» Working data
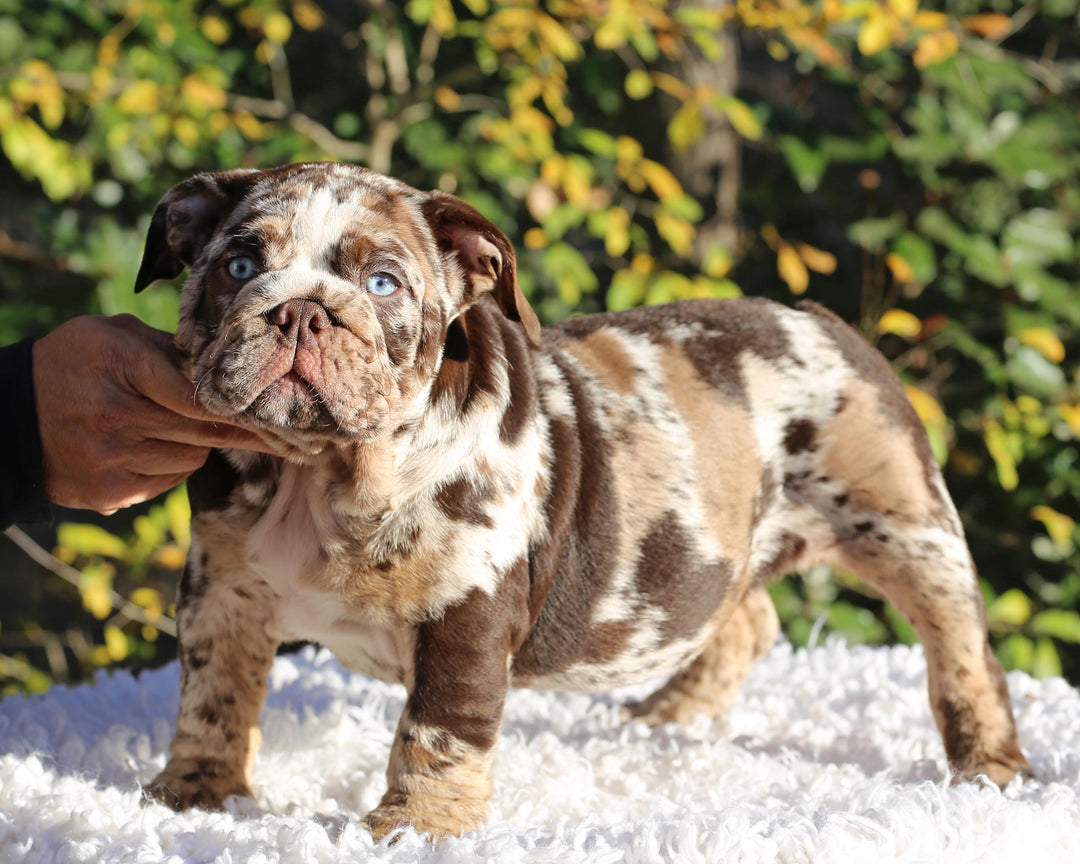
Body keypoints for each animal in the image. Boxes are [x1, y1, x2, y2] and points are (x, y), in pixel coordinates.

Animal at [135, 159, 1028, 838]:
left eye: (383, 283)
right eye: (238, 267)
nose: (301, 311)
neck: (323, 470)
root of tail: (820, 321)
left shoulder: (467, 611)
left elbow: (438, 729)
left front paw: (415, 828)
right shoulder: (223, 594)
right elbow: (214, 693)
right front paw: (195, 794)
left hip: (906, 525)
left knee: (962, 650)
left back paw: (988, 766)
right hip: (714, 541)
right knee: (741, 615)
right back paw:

» The problem
Locate the lines above that contain "right" and copy them.

» Solution for this task
right eye: (238, 267)
right shoulder: (223, 594)
right elbow: (214, 693)
right front paw: (195, 794)
right hip: (714, 541)
right knee: (741, 615)
right back paw:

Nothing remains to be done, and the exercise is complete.